» **Exercise details**
Resume the mailing-list thread on integrity hashes and latency tradeoffs, starting right after its last line.

Re: [integrity]: latency tradeoffs from Mike West on 2014-01-15 (public-webappsec@w3.org from January 2014)

From: Mike West <mkwst@google.com>
Date: Wed, 15 Jan 2014 10:16:49 +0100
To: Joel Weinberger <jww@chromium.org>
Cc: Adam Langley <agl@google.com>, "public-webappsec@w3.org" <public-webappsec@w3.org>
Message-ID: <CAKXHy=f4c1v6ccyVDUsp_CNTP2CQ62O_EytyXshsq20=tojE1A@mail.gmail.com>

We have no such syntax. We'd need to come up with something.

-mike

--
Mike West <mkwst@google.com>
Google+: https://mkw.st/+, Twitter: @mikewest, Cell: +49 162 10 255 91

Google Germany GmbH, Dienerstrasse 12, 80331 München, Germany
Registergericht und -nummer: Hamburg, HRB 86891
Sitz der Gesellschaft: Hamburg
Geschäftsführer: Graham Law, Christine Elizabeth Flores
(Sorry; I'm legally required to add this exciting detail to emails. Bleh.)


On Tue, Jan 14, 2014 at 11:51 PM, Joel Weinberger <jww@chromium.org> wrote:

> This is a great point. Are there any cases in CSP currently where we have
> a syntax for describing Merkle trees, or would we need to come up with one?
> I think it definitely makes sense to support such structures.
> --Joel
>
>
> On Tue, Jan 14, 2014 at 12:08 PM, Adam Langley <agl@google.com> wrote:
>
>> Current examples seem to be using a single hash to authenticate a
>> whole resource. However, that requires that the whole resource be
>> buffered before any of it can be used. This extra latency might well
>> outweigh any performance benefits that one might wish to gain by using
>> integrity.

» **Items**

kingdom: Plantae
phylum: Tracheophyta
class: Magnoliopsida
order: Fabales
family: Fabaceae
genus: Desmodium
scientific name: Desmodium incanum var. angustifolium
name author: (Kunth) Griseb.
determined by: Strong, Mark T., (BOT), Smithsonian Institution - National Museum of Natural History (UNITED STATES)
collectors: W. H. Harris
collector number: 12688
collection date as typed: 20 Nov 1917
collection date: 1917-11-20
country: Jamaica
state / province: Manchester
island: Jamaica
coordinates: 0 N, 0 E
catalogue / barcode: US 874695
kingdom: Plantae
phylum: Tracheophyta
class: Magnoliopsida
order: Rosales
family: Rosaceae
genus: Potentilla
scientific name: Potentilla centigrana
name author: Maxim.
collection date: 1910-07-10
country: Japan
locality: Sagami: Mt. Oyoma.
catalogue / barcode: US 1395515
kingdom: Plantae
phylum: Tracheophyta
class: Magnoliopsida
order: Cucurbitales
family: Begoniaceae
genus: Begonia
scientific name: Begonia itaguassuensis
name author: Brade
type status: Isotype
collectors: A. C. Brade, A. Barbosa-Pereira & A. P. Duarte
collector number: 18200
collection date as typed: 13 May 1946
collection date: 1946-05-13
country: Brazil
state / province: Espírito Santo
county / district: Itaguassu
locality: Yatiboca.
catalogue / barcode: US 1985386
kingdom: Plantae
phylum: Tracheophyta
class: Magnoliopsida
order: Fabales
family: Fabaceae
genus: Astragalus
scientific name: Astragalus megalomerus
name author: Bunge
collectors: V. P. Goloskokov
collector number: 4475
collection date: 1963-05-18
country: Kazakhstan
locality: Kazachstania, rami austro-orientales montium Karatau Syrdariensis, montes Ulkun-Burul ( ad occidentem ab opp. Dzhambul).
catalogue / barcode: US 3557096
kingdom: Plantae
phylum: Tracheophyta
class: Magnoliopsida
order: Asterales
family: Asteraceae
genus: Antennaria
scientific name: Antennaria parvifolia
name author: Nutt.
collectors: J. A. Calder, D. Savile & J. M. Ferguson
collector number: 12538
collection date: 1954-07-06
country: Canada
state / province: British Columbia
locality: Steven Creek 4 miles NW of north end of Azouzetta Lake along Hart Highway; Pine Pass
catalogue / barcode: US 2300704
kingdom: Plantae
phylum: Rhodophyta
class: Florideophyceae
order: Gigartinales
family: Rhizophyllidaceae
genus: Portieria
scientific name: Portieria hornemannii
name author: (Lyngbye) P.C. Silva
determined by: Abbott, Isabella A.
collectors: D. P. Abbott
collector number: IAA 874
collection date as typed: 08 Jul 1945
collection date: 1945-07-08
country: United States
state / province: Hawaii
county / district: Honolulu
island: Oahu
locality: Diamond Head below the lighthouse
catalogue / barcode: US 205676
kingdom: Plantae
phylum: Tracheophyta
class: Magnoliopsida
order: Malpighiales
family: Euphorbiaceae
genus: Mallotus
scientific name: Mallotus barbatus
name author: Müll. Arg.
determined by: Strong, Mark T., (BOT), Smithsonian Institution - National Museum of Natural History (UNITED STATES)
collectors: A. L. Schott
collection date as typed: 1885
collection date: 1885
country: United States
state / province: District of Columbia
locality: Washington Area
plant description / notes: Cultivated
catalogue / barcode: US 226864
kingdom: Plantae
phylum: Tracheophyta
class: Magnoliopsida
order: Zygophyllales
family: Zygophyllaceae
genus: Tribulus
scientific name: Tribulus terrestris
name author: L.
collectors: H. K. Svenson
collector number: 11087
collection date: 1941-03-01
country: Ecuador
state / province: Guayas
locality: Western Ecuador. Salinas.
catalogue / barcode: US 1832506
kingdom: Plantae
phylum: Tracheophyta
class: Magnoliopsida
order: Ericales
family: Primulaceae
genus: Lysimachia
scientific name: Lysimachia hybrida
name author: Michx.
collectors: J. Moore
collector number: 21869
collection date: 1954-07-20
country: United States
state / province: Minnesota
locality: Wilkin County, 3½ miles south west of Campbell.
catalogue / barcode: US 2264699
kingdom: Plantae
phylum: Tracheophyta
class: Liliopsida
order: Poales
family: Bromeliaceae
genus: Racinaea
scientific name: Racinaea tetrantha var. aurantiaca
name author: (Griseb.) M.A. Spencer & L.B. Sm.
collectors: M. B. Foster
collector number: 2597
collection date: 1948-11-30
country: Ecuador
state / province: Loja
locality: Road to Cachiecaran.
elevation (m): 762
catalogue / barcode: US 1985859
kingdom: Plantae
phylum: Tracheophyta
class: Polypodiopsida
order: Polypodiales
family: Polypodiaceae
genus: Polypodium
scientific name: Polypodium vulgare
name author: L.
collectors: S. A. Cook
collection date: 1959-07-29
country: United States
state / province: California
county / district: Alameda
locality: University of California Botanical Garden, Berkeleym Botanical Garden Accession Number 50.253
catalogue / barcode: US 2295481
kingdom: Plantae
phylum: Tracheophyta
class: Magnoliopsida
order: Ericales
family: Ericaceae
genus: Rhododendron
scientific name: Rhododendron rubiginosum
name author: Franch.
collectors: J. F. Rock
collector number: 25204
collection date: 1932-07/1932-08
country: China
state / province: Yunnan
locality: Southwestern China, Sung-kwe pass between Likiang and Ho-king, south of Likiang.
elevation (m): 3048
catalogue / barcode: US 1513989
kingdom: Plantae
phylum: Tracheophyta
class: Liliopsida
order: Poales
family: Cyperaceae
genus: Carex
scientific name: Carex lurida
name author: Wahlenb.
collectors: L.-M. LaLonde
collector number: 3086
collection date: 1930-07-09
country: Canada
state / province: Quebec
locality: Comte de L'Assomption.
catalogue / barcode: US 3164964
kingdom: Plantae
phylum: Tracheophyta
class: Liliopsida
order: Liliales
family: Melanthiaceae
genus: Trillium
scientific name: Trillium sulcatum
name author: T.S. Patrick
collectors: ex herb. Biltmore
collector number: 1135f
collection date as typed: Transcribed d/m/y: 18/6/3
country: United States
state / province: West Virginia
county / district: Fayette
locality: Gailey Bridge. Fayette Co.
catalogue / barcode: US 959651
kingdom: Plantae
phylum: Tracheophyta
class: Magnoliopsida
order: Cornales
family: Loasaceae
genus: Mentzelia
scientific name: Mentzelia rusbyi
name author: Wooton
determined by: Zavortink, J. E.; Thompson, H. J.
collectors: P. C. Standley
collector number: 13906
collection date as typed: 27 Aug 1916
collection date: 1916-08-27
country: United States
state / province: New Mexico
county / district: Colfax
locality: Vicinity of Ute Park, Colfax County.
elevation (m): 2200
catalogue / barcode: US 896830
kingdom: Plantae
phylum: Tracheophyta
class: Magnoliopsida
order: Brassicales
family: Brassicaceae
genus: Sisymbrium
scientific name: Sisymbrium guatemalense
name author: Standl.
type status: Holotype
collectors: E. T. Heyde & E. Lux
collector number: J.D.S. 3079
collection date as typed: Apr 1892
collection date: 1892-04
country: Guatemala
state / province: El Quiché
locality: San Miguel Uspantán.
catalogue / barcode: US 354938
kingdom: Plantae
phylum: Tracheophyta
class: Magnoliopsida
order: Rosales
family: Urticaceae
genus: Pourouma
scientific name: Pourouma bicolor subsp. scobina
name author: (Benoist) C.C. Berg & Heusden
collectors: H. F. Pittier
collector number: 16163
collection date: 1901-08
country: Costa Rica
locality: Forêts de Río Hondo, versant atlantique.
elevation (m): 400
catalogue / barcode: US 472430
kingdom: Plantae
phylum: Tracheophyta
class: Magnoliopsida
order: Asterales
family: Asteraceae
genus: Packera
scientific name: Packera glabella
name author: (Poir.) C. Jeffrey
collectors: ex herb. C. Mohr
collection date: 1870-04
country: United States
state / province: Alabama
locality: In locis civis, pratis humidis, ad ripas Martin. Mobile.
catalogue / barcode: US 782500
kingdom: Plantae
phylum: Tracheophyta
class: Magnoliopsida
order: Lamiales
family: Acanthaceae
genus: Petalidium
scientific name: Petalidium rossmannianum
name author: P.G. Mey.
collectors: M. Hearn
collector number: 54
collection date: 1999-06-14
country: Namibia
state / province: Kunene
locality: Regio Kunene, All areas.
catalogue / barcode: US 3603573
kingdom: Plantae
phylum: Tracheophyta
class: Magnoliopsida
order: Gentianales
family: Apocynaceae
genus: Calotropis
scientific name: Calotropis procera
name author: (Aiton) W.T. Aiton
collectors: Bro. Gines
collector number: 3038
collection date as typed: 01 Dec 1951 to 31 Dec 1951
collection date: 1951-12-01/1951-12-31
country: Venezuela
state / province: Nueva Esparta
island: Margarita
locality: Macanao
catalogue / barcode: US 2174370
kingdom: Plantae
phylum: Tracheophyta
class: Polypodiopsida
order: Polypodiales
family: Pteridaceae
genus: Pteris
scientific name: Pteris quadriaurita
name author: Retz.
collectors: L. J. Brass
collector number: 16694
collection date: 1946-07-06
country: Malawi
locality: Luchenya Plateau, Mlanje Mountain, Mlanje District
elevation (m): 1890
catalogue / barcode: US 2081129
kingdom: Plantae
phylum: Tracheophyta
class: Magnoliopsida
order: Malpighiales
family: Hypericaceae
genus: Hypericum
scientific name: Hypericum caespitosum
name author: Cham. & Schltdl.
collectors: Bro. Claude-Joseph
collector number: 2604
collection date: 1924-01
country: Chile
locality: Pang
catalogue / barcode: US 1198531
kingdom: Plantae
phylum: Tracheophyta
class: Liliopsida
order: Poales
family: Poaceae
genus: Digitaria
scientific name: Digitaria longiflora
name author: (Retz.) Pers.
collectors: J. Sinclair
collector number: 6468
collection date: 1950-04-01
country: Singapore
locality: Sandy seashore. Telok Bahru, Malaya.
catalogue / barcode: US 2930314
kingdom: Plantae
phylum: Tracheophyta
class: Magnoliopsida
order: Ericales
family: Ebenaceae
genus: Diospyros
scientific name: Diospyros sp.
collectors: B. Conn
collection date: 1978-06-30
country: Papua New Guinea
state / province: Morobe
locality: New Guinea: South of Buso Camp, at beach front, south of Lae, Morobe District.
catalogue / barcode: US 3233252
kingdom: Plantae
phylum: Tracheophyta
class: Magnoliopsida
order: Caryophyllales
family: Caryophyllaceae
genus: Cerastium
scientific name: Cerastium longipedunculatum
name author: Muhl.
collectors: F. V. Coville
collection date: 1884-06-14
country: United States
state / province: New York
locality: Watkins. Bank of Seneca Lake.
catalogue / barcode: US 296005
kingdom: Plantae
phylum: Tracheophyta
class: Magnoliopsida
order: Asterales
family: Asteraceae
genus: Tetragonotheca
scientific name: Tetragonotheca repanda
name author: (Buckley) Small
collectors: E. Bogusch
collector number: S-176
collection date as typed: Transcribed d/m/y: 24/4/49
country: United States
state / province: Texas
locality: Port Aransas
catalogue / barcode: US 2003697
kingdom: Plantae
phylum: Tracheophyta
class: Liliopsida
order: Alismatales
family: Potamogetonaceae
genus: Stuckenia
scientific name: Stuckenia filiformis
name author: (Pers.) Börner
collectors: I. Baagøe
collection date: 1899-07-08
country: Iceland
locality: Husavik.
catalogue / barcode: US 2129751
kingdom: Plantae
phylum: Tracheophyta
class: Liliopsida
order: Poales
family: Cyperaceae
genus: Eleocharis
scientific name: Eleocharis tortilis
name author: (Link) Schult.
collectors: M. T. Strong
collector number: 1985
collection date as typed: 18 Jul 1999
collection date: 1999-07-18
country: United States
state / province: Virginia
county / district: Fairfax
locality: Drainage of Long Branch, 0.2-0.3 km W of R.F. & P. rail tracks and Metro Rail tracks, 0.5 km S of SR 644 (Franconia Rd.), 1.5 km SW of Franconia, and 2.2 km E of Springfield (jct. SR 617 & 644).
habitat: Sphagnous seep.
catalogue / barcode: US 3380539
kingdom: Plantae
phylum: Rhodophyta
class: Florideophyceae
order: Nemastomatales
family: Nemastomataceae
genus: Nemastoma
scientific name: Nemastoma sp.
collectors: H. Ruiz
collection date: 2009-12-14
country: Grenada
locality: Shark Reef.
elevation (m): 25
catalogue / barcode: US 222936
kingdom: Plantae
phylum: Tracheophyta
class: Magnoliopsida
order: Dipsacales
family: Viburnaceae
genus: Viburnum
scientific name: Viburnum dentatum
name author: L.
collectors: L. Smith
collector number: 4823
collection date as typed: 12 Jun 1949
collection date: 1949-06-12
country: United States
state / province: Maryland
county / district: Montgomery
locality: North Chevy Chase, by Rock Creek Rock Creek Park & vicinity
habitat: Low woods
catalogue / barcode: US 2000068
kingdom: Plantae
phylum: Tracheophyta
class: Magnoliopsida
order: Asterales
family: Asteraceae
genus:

» **Reply**
>>
>> This problem isn't fundamental. If we split the resource into chunks
>> then we have long known how to authenticate a number of objects with a
>> single hash using a Merkle tree. Consider a binary tree where the
>> leaves are hashes of chunks and the interior nodes are hashes of their
>> children. (For details, see
>> http://tools.ietf.org/html/rfc6962#section-2.1 or many other sources.)
>>
>> Given a Merkle tree, each chunk in the resource can be proceeded by a
>> logarithmic number of hashes which give all the missing nodes up the
>> tree to the root and, by second-preimage resistance, a single hash in
>> the source document can authenticate any chunk-aligned subset of the
>> resource.
>>
>> The chunk size is the amount of data that must be buffered before
>> being processed. A smaller chunk means lower latency, but more
>> overhead.
>>
>> For resources that aren't accessed with Range requests, we can
>> simplify things a little by assuming that it'll always be received in
>> order.
>>
>> Rather than a balanced binary tree for the Merkle tree, the tree can
>> be made completely unbalanced. Specifically, the left child of every
>> node is a data chunk and the right node (if any) is an interior node.
>> This means that the root hash covers the first chunk and the next
>> interior node. If the second chunk is preceded by this interior node,
>> and so on, then the whole file is secured with only a single hash per
>> chunk.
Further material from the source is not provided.